— EXERCISE PROMPT —
Below are records; say how many of their lines include the word "down", giving nothing but the number.

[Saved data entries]
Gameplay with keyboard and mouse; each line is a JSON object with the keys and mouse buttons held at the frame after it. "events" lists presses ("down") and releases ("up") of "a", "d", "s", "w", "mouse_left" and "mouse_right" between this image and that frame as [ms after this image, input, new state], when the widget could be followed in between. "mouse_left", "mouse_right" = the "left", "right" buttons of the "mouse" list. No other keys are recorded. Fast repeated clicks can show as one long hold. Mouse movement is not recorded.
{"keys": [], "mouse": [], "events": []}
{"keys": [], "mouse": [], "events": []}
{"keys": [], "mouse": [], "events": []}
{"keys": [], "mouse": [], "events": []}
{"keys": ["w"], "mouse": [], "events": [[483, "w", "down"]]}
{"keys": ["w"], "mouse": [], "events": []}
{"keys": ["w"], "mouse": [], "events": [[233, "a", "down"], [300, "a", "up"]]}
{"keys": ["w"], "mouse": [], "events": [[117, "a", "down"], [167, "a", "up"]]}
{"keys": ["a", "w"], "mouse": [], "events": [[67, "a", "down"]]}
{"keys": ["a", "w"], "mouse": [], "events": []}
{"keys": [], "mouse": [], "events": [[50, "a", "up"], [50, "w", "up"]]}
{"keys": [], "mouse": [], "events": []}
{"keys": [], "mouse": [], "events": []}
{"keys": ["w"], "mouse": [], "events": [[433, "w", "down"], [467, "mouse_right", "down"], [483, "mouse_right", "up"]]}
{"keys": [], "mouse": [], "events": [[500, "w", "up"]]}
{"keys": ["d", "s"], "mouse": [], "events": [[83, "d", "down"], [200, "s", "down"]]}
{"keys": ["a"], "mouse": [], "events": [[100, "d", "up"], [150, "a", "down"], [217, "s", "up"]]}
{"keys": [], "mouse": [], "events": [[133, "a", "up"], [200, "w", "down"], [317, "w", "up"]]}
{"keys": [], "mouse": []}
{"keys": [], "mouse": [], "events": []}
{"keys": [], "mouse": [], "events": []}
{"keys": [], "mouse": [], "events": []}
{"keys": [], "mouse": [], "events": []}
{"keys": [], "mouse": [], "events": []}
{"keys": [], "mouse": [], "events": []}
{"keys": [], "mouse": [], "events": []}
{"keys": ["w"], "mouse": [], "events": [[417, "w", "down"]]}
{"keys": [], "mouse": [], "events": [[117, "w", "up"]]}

— ANSWER SPACE —
10